DNS-Resolver müssen urheberrechtswidrige Webseiten sperren

Die Tendenz ist eindeutig:

Mit dem am 01.03.2023 verkündeten Urteil (Aktenzeichen 5 O 807/22) in einem Rechtsstreit zwischen Sony Music und dem DNS-Resolver Quad9 hat bereits das vierte Gericht entschieden, dass Anbieter von DNS-Resolvern verpflichtet sein können, den Zugang zu Internetseiten zu sperren, die systematisch Urheberrechtsverletzungen begehen.

Bereits 2020 hatte das Landgericht Köln in einem Eilverfahren eine entsprechende Verpflichtung für den amerikanischen Anbieter Cloudflare bejaht (Aktenzeichen 14 O 171/19). Das Urteil wurde vom OLG Köln bestätigt (Aktenzeichen I-6 U 32/20), wobei sich beide Gerichte auf die sogenannte Störerhaftung stützten. Auch im anschließenden Hauptsacheverfahren vor dem LG Köln unterlag Cloudflare (Aktenzeichen 14 O 29/21, die Berufung ist unter dem Aktenzeichen 6 U 149/22 anhängig). In diesem Urteil bejahten die Kölner Richter erstmals eine täterschaftliche Haftung des DNS-Anbieters Cloudflare. Diese Änderung ist auf die neuere Rechtsprechung des EuGH in den verbundenen Rechtssachen "Uploaded" und "Youtube" (Aktenzeichen C-682/18 und C-683/18) zurückzuführen. Danach liegt eine (täterschaftliche) Wiedergabe vor, wenn der Diensteanbieter eine zentrale Rolle bei der Rechtsverletzung spielt und zudem vorsätzlich handelt. Da Cloudflare nach Überzeugung des Gerichts nach Erhalt der Abmahnung nicht unverzüglich die erforderlichen Maßnahmen ergriffen hatte, um den Zugang zu den beanstandeten Inhalten zu unterbinden, bejahte das Gericht den Vorsatz.


Auch das Landgericht Hamburg entschied im Mai 2021 in einem Eilverfahren gegen den Anbieter Quad9 zugunsten der dortigen Klägerin und verpflichtete den DNS-Resolver zur Unterlassung der Zugangsvermittlung zu einer bestimmten Webseite (Aktenzeichen 310 O 99/21).
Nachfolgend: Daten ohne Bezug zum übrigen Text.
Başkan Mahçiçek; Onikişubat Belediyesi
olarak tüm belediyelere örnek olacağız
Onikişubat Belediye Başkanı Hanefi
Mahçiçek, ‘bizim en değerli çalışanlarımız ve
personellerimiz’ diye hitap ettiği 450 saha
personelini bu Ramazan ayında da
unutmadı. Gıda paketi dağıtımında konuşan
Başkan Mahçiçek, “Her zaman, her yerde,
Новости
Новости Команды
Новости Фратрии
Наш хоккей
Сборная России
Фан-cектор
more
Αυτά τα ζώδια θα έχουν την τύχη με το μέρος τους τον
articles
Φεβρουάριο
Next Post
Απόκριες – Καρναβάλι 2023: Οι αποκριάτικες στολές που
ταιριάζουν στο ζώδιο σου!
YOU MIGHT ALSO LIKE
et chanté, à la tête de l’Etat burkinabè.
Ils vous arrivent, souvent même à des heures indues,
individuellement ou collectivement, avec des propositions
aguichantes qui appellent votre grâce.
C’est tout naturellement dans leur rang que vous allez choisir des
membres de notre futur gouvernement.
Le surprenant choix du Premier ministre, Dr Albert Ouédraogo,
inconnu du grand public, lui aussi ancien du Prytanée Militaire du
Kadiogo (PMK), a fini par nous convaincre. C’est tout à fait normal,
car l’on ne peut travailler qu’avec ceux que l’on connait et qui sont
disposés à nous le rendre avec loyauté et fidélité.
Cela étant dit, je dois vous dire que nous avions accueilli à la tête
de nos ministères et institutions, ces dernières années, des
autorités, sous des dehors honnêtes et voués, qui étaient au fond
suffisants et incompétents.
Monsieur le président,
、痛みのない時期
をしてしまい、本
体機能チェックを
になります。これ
Auch das LG Hamburg bejahte "nur" eine Störerhaftung der Antragsgegnerin. Quad9 ging in Berufung und zwang Sony Music zur Erhebung einer Hauptsacheklage.

Das Ergebnis der daraufhin erhobenen Hauptsacheklage ist nun ein weiterer Sieg für die Rechteinhaber. Mit Urteil vom 01.03.2023 bestätigte das LG Leipzig die Rechtsprechung der anderen Instanzgerichte und verpflichtete Quad9, es zu unterlassen, bestimmte Tonaufnahmen öffentlich zugänglich zu machen, indem der Dienst mit seinem DNS-Resover bestimmte Domainnamen in IP-Adressen übersetzt. Wie schon die Kölner Richter im Verfahren 14 O 29/21 gehen auch die Leipziger Richter von einer täterschaftlichen Haftung von Quad9 aus.

In verschiedenen Berichten über das Verfahren war zu lesen, das Leipziger Urteil werde "das Internet zerstören". Tatsächlich haben aber sowohl Cloudflare als auch Quad9 die beanstandeten Webseiten bereits (teilweise seit fast 3 Jahren) gesperrt, ohne dass dies zu dem vielfach beschworenen "Untergang" des Internets geführt hätte.

Da alle Verfahrensbeteiligten an einer höchstrichterlichen Klärung der sich stellenden Rechtsfragen interessiert sind, ist in den nächsten Jahren mit einer Entscheidung des BGH zu rechnen, möglicherweise auch mit einer Vorlage an den EuGH.